I find it the custom of Protestants, when they are married by an Archbishop, to present that dignitary with a pair of gloves—theirs being always white kid sewn with gold. I think I shall have a pair of cloth-of-gold chirothecæ made for Abp. Manning, and shall get Burges to design them. I know the Roman ones are often made of spun silk, but you can have them of other stuff, too, can you not?
A relique of St. Margaret of Scotland has been got for me, and I think of having a bust made for it, of silver-gilt; but I have not yet received it and don't know what it is like. I think also of sending to Chur (Choire) for a relique of St. Lucius of Glamorgan (Lleurwg Mawr).[[6]] A propos of Reliques, they have been making wonderful discoveries of the shrine of St. Alban in his abbey.[[7]]
1872, Reception at Cardiff
Lord and Lady Bute had gone immediately after their marriage to Cardiff, where they received a very cordial welcome, the mayor reading an address to them at the Castle gates. "I assure you," said Bute in his brief reply, "that my wife comes here to-day with a sincere desire to do what is right, and to be of service not to me only, but to all by whom she is surrounded, and among whom her life is to be henceforth spent." It is sufficient to say here that Bute's anticipations of the new happiness that this step would bring into his life were more than justified by the event. "I cannot but thank God, and congratulate myself, on this marriage," he wrote in May, 1872; "and I hope and believe that it will bring me many blessings." A little later he wrote to the same friend:
I have done two good things (besides some foolish ones) since my twenty-first birthday; the first on December 8, 1868, when I was reconciled to the Catholic Church; the second on April 16, 1872, when the same Church blessed my happy marriage. It is a satisfaction to feel that twice in one's life, at any rate, one has done what one is certain never to repent of nor to regret. Do you not agree with me?
Bute's marriage brought him into intimate relations, and indeed some degree of kinship, with some of the ancient Catholic families of England, of whom he had up to that time known very little.
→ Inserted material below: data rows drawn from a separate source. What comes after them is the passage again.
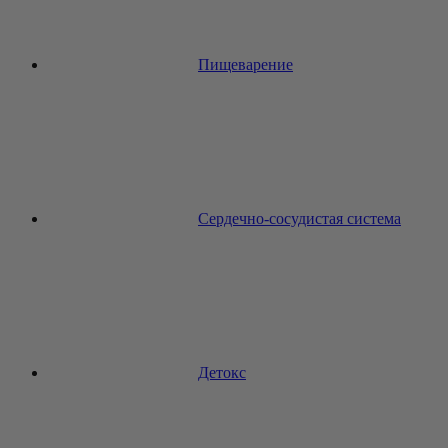
Пищеварение
Сердечно-сосудистая система
Детокс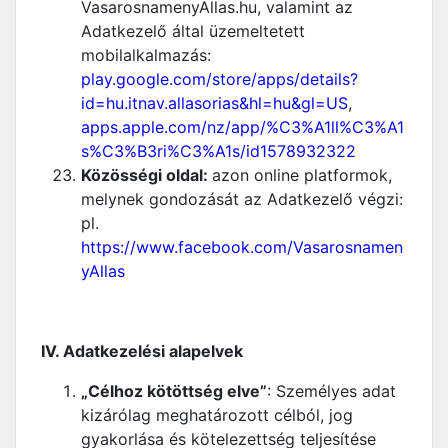
VasarosnamenyAllas.hu, valamint az
Adatkezelő által üzemeltetett
mobilalkalmazás:
play.google.com/store/apps/details?
id=hu.itnav.allasorias&hl=hu&gl=US
,
apps.apple.com/nz/app/%C3%A1ll%C3%A1
s%C3%B3ri%C3%A1s/id1578932322
Közösségi oldal:
azon online platformok,
melynek gondozását az Adatkezelő végzi:
pl.
https://www.facebook.com/Vasarosnamen
yAllas
IV. Adatkezelési alapelvek
„Célhoz kötöttség elve”
: Személyes adat
kizárólag meghatározott célból, jog
gyakorlása és kötelezettség teljesítése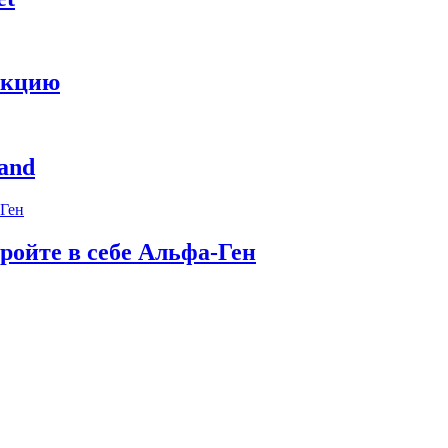
укцию
and
ройте в себе Альфа-Ген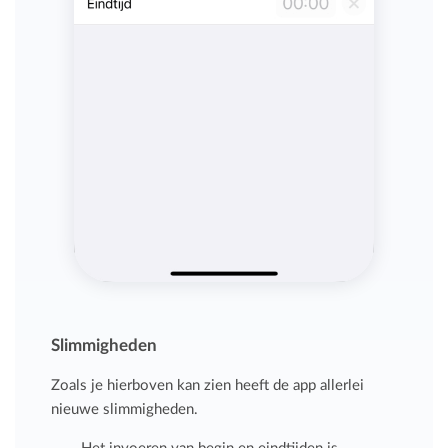
Slimmigheden
Zoals je hierboven kan zien heeft de app allerlei
nieuwe slimmigheden.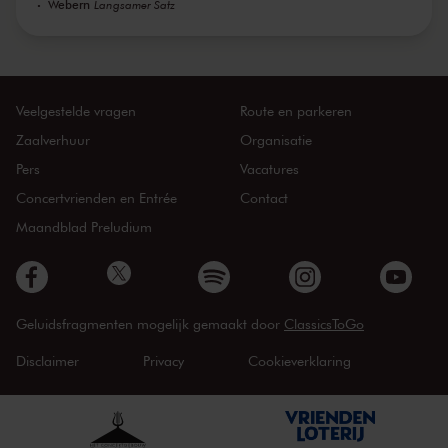
Webern
Langsamer Satz
Veelgestelde vragen
Route en parkeren
Zaalverhuur
Organisatie
Pers
Vacatures
Concertvrienden en Entrée
Contact
Maandblad Preludium
Geluidsfragmenten mogelijk gemaakt door
ClassicsToGo
Disclaimer
Privacy
Cookieverklaring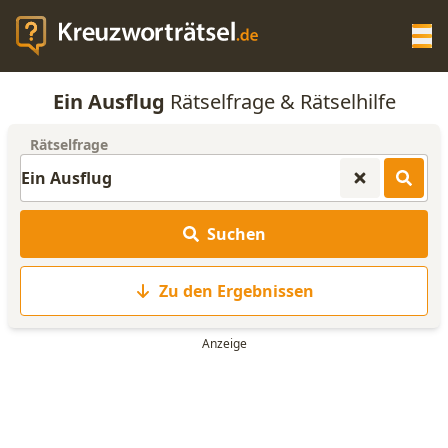
Op
Ein Ausflug
Rätselfrage & Rätselhilfe
KREUZWORTRÄTSEL-HILFE
Rätselfrage
SCRABBLE HILFE
Suchen
ANAGRAMM-GENERATOR
Zu den Ergebnissen
WORTLISTE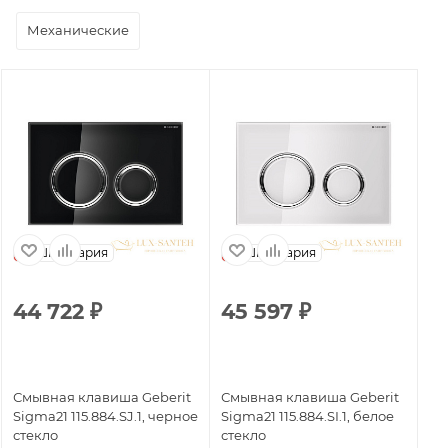
Механические
Швейцария
Швейцария
44 722
₽
45 597
₽
Смывнaя клавиша Geberit
Смывнaя клавиша Geberit
Sigma21 115.884.SJ.1, черное
Sigma21 115.884.SI.1, белое
стекло
стекло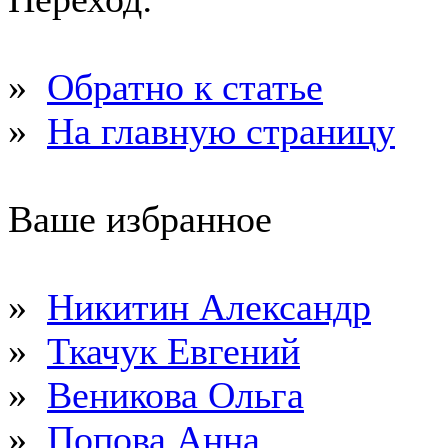
»
Обратно к статье
»
На главную страницу
Ваше избранное
»
Никитин Александр
»
Ткачук Евгений
»
Веникова Ольга
»
Попова Анна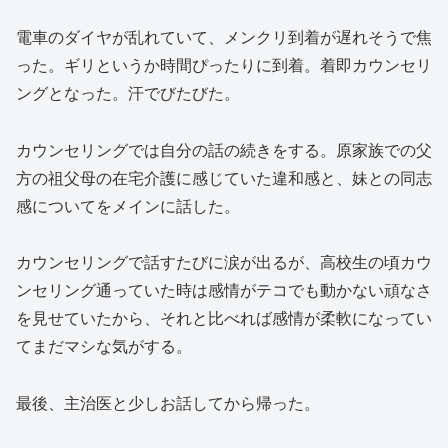
電車のダイヤが乱れていて、メンクリ到着が遅れそうで焦
った。ギリというか時間ぴったりに到着。着即カウンセリ
ングとなった。汗でびたびた。
カウンセリングでは自分の話の続きをする。原家族での父
方の祖父母の在宅介護に感じていた違和感と、妹との同志
感についてをメインに話した。
カウンセリングで話すたびに涙が出るが、高校生の頃カウ
ンセリング通っていた時は感情がテコでも動かない頑なさ
を見せていたから、それと比べれば感情が柔軟になってい
てまだマシな気がする。
最後、主治医と少しお話してから帰った。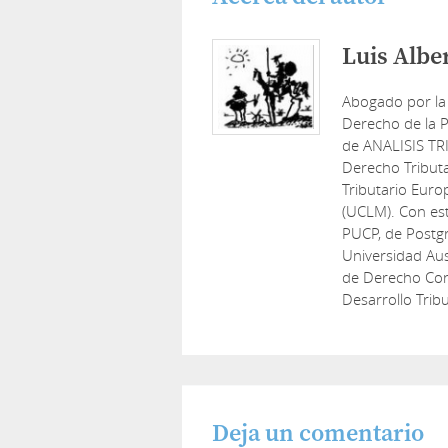
Luis Albe
Abogado por la
Derecho de la P
de ANALISIS TR
Derecho Tribut
Tributario Euro
(UCLM). Con est
PUCP, de Postg
Universidad Aus
de Derecho Cons
Desarrollo Tribu
Deja un comentario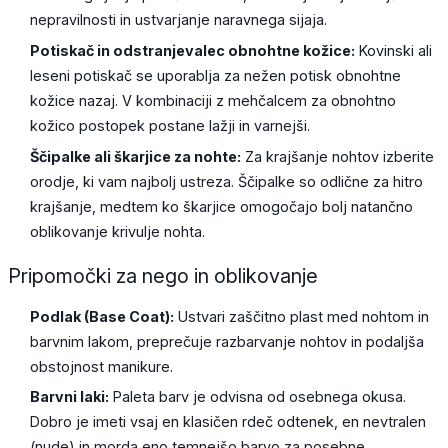
nepravilnosti in ustvarjanje naravnega sijaja.
Potiskač in odstranjevalec obnohtne kožice:
Kovinski ali
leseni potiskač se uporablja za nežen potisk obnohtne
kožice nazaj. V kombinaciji z mehčalcem za obnohtno
kožico postopek postane lažji in varnejši.
Ščipalke ali škarjice za nohte:
Za krajšanje nohtov izberite
orodje, ki vam najbolj ustreza. Ščipalke so odlične za hitro
krajšanje, medtem ko škarjice omogočajo bolj natančno
oblikovanje krivulje nohta.
Pripomočki za nego in oblikovanje
Podlak (Base Coat):
Ustvari zaščitno plast med nohtom in
barvnim lakom, preprečuje razbarvanje nohtov in podaljša
obstojnost manikure.
Barvni laki:
Paleta barv je odvisna od osebnega okusa.
Dobro je imeti vsaj en klasičen rdeč odtenek, en nevtralen
(nude) in morda eno temnejšo barvo za posebne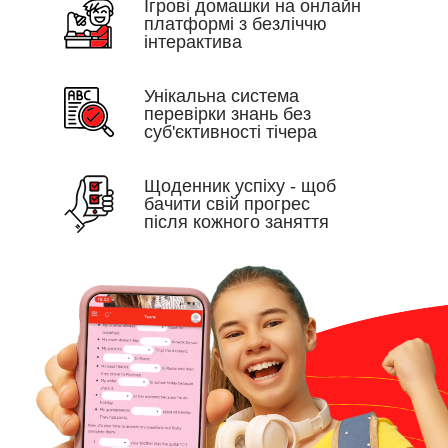
Iгрові домашки на онлайн
платформі з безліччю
інтерактива
Унікальна система
перевірки знань без
суб'єктивності тічера
Щоденник успіху - щоб
бачити свій прогрес
після кожного заняття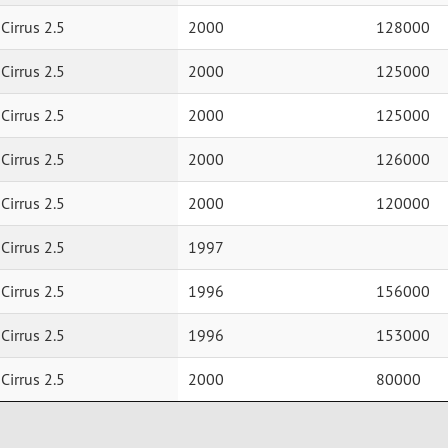
 Cirrus 2.5
2000
128000
 Cirrus 2.5
2000
125000
 Cirrus 2.5
2000
125000
 Cirrus 2.5
2000
126000
 Cirrus 2.5
2000
120000
 Cirrus 2.5
1997
 Cirrus 2.5
1996
156000
 Cirrus 2.5
1996
153000
 Cirrus 2.5
2000
80000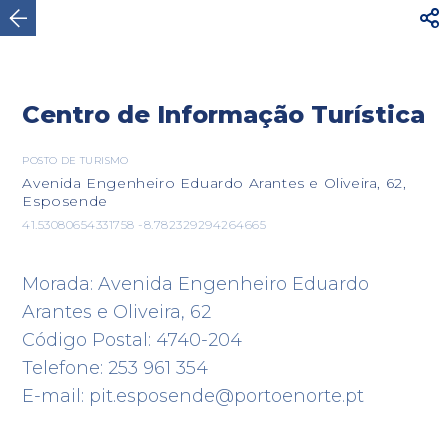




AVISO
Para sua segurança, não caminhe por
estradas rodoviárias com trânsito intenso. Utilize o
Ver mais
itinerário...
Centro de Informação Turística

POSTO DE TURISMO
Avenida Engenheiro Eduardo Arantes e Oliveira, 62,
Esposende
Esposende
41.53080654331758 -8.782329294264665
Morada: Avenida Engenheiro Eduardo
Arantes e Oliveira, 62
Código Postal: 4740-204
Telefone: 253 961 354
E-mail: pit.esposende@portoenorte.pt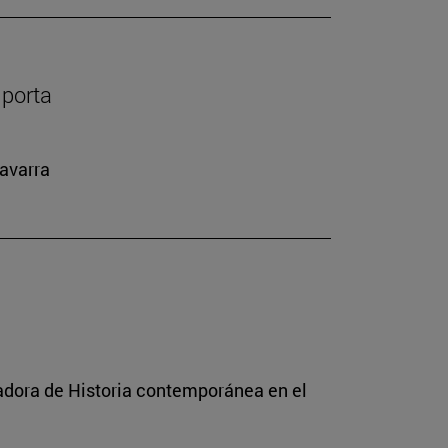
mporta
Navarra
radora de Historia contemporánea en el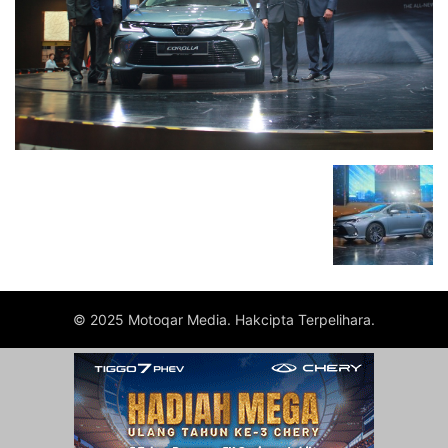
© 2025 Motoqar Media. Hakcipta Terpelihara.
Profoundly interested as he always was in every phase of religious belief and practice, he welcomed the opportunity now afforded him of witnessing a traditionally religious life as unostentatious as it was obviously sincere, and contrasting alike with the austere Puritanism of his childish days and the fussy restlessness which was the chief characteristic of the earlier adherents of the advanced school of Anglicanism. Writing of some Catholics of the old school, to whose country home he and his wife had been paying a visit, he says:
They have edifying habits of piety, but of a very Low Church type—the school of "Hymns Antient and Modern without the Appendix," red baize boxes in galleries, family prayers and daily Mass in the most unadorned of private chapels, and an absolute minimum of ritual. You will understand that the unassuming simplicity of it all appeals to a person like me—especially when I see the goodness that accompanies it. But some of our "advanced" Anglican friends would stare if they saw the good old-fashioned practices which prevail in old Catholic circles. I only wish they could.
1873, Old English Catholic homes
A visit to Arundel Castle in the year following his marriage gave him evident pleasure; and a letter thence gives a pleasant glimpse of the home circle in that historic Catholic home:
The party here is an entirely family one;[[8]] and Whitsuntide and the Month of Mary [May] add by a shade to the amount of church-going, which is considerable here always: for, as you know, they are a very devout as well as a very merry and very nice family. I am rather looking forward to the procession of the Blessed Sacrament on Sunday week for Corpus Christi. The "Fête-Dieu" in the streets of an English country town will be rather an experience.